─── SOURCE INFORMATION
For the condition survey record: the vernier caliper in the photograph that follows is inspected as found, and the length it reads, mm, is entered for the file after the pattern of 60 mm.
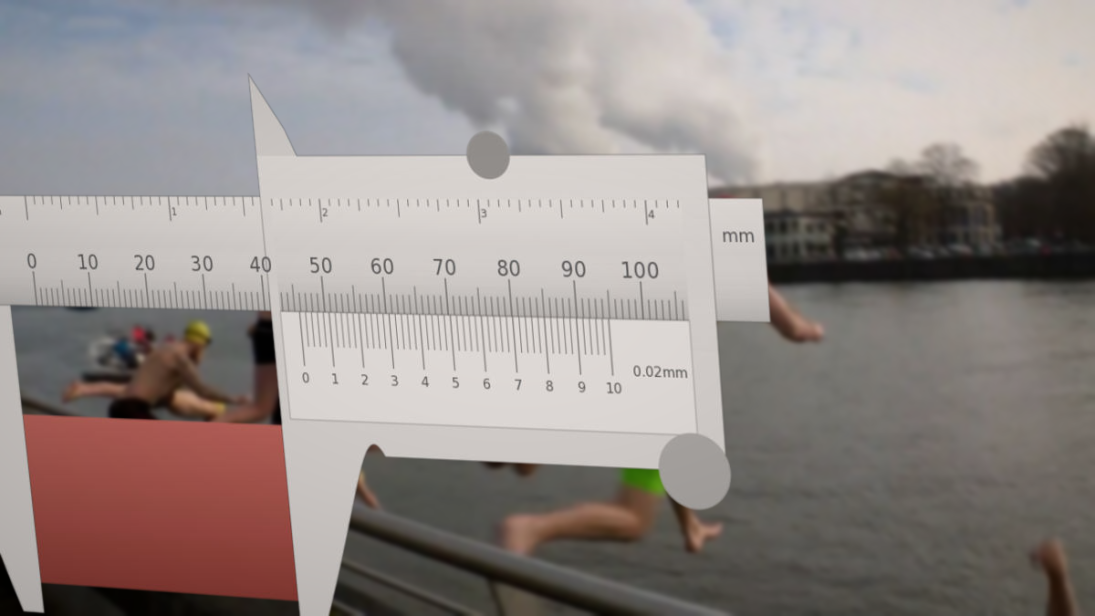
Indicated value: 45.8 mm
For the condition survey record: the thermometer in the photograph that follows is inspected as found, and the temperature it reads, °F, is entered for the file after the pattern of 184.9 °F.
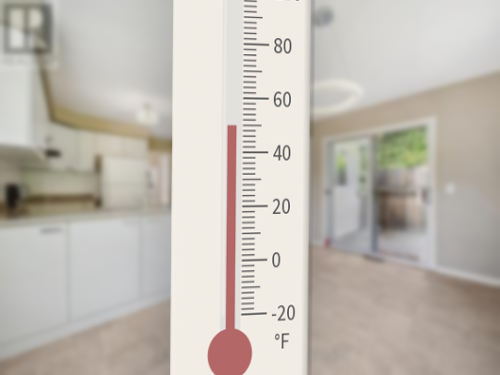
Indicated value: 50 °F
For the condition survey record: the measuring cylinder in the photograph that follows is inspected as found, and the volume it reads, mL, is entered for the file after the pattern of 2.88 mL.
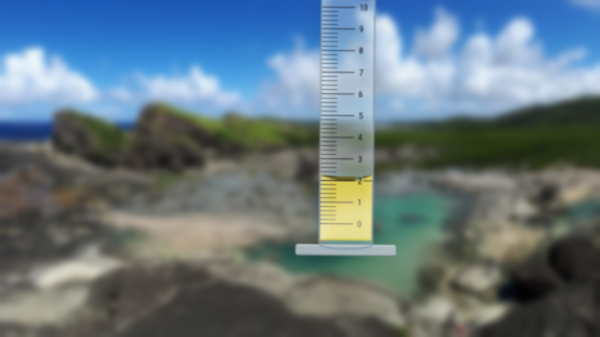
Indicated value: 2 mL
──────
→ AIM OF THE TASK: Gather every line in the records above that contains the string "Indicated", and copy each of those lines out in full.

→ TASK RESULT:
Indicated value: 45.8 mm
Indicated value: 50 °F
Indicated value: 2 mL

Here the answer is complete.